- Activity -
Using the entries below, copy out all lines where "tray" is found.

- Provided records -
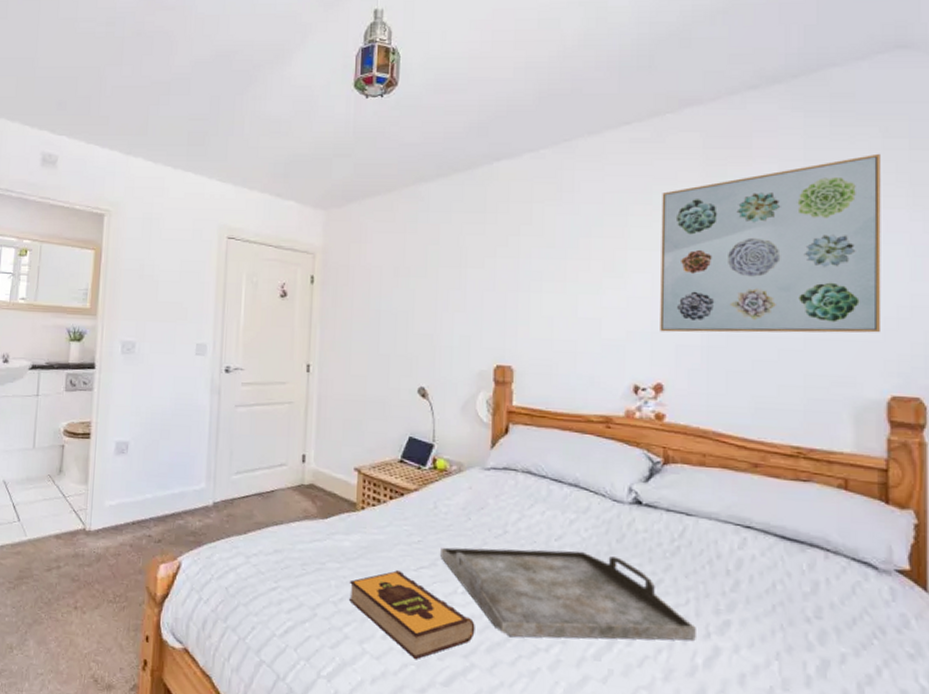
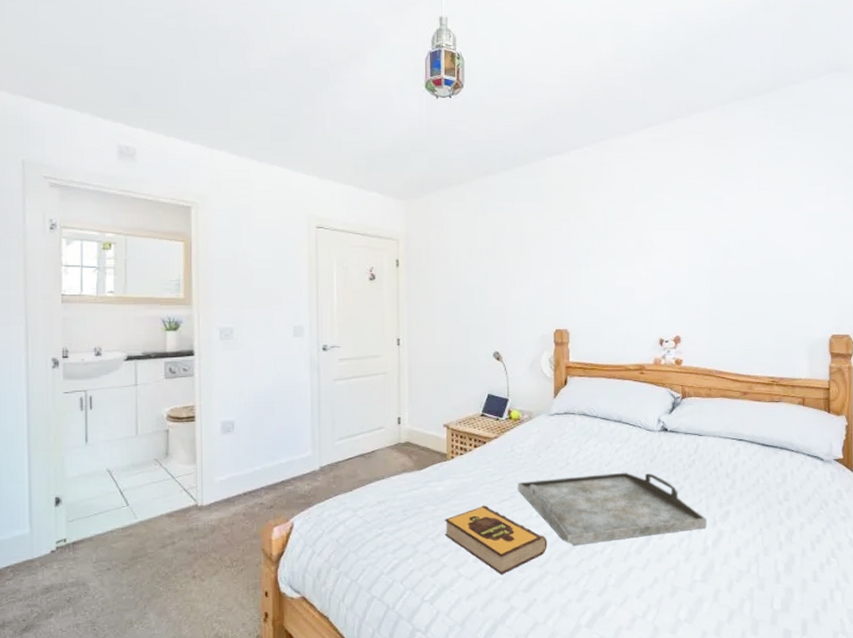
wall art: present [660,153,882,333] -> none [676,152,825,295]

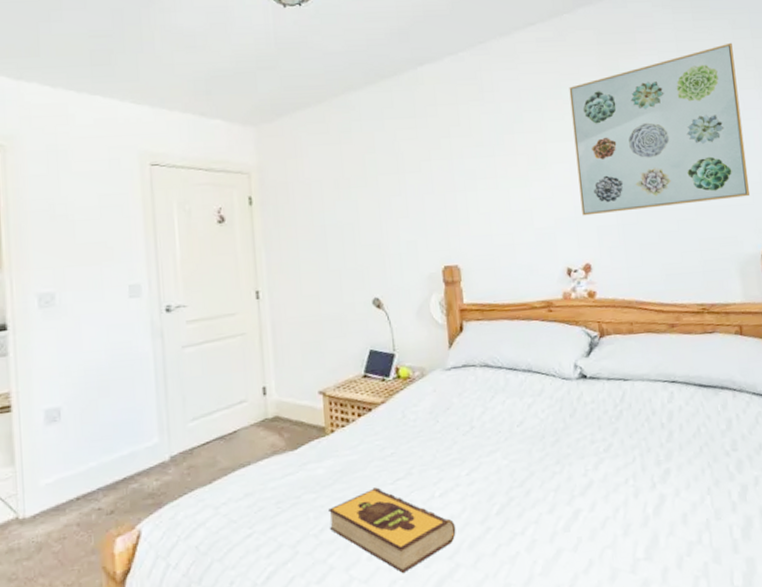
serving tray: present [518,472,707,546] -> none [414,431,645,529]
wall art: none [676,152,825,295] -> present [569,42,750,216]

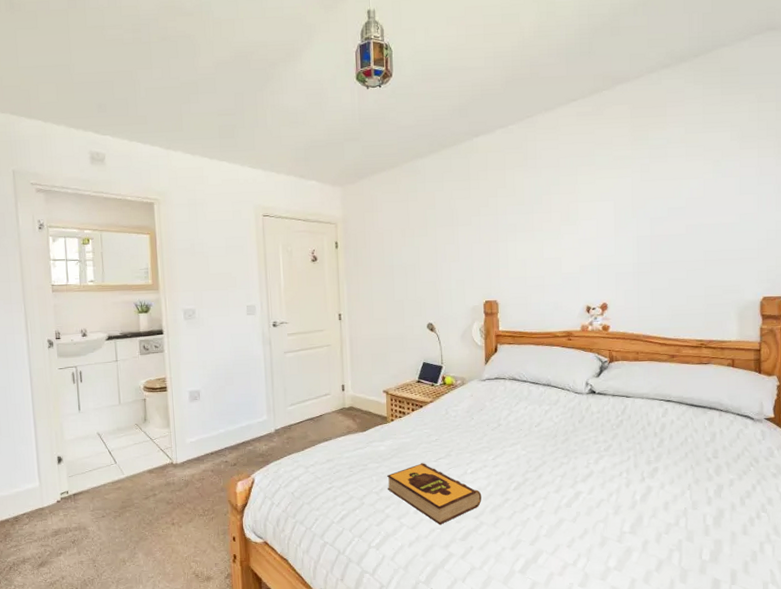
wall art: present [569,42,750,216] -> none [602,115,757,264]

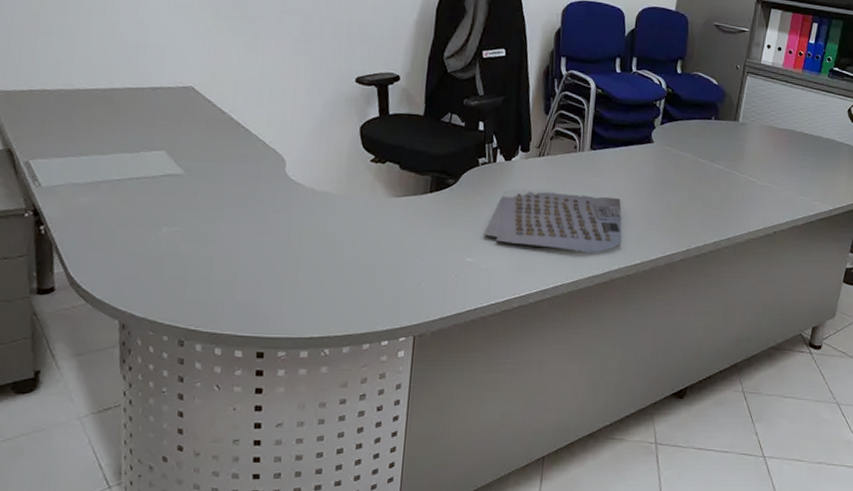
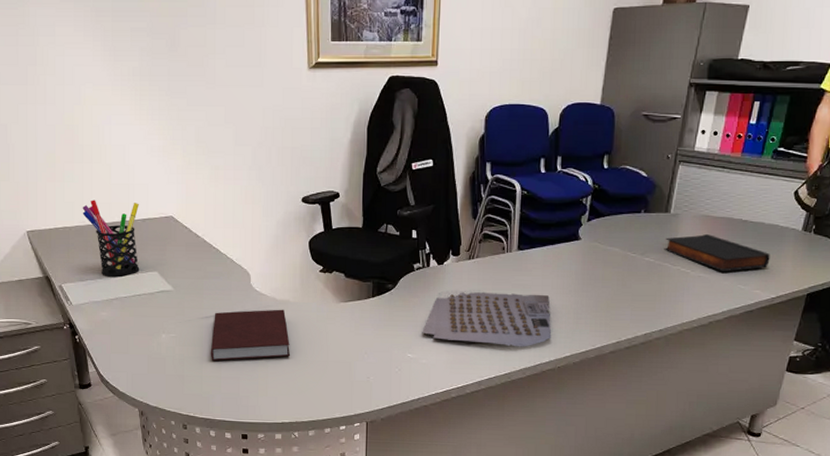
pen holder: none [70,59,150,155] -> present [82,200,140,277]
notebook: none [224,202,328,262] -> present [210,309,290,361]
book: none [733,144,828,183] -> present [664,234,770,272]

* * *

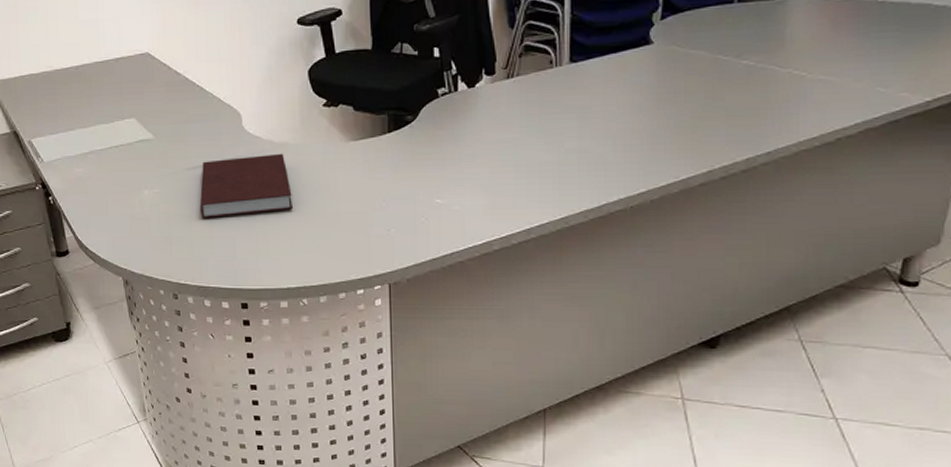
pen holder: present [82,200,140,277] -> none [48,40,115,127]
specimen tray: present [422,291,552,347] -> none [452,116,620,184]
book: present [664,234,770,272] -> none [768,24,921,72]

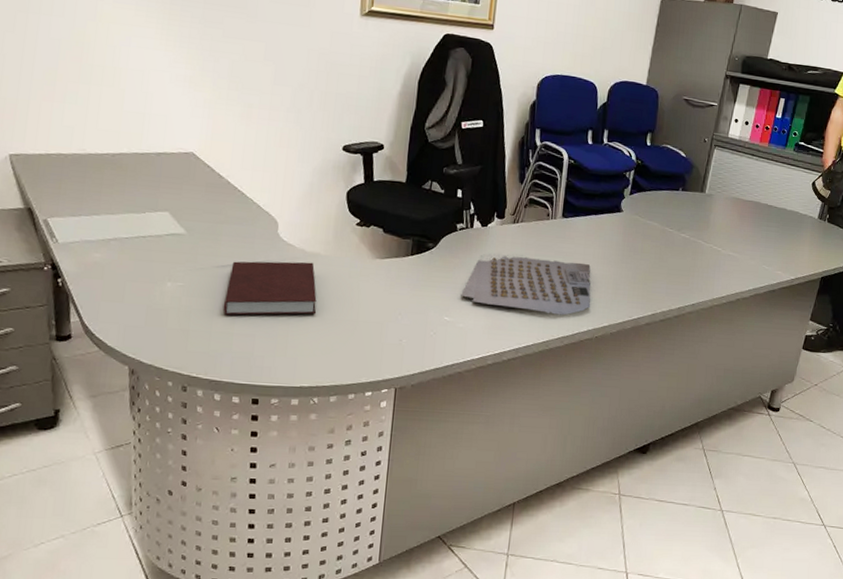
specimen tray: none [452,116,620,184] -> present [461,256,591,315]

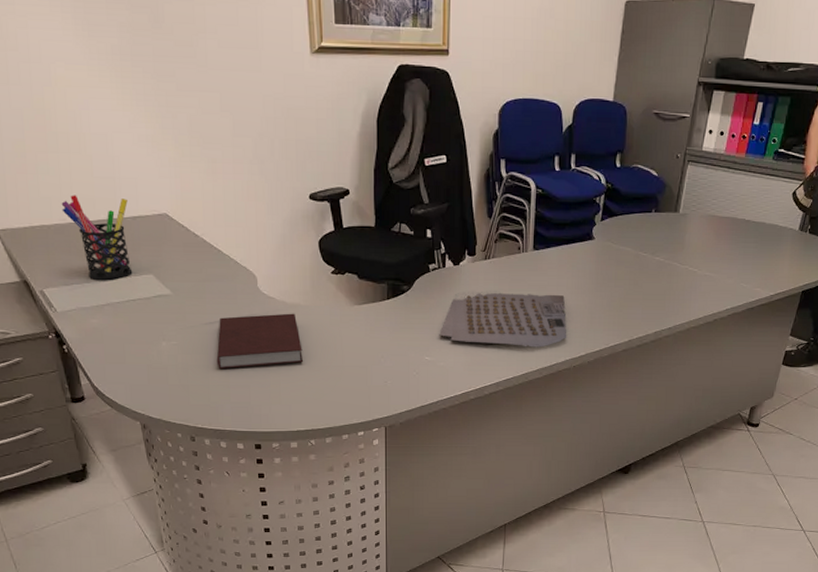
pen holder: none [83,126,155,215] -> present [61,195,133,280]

- Output -
serving tray: present [518,472,707,546] -> none [414,431,645,529]
specimen tray: present [422,291,552,347] -> none [452,116,620,184]
specimen tray: none [452,116,620,184] -> present [461,256,591,315]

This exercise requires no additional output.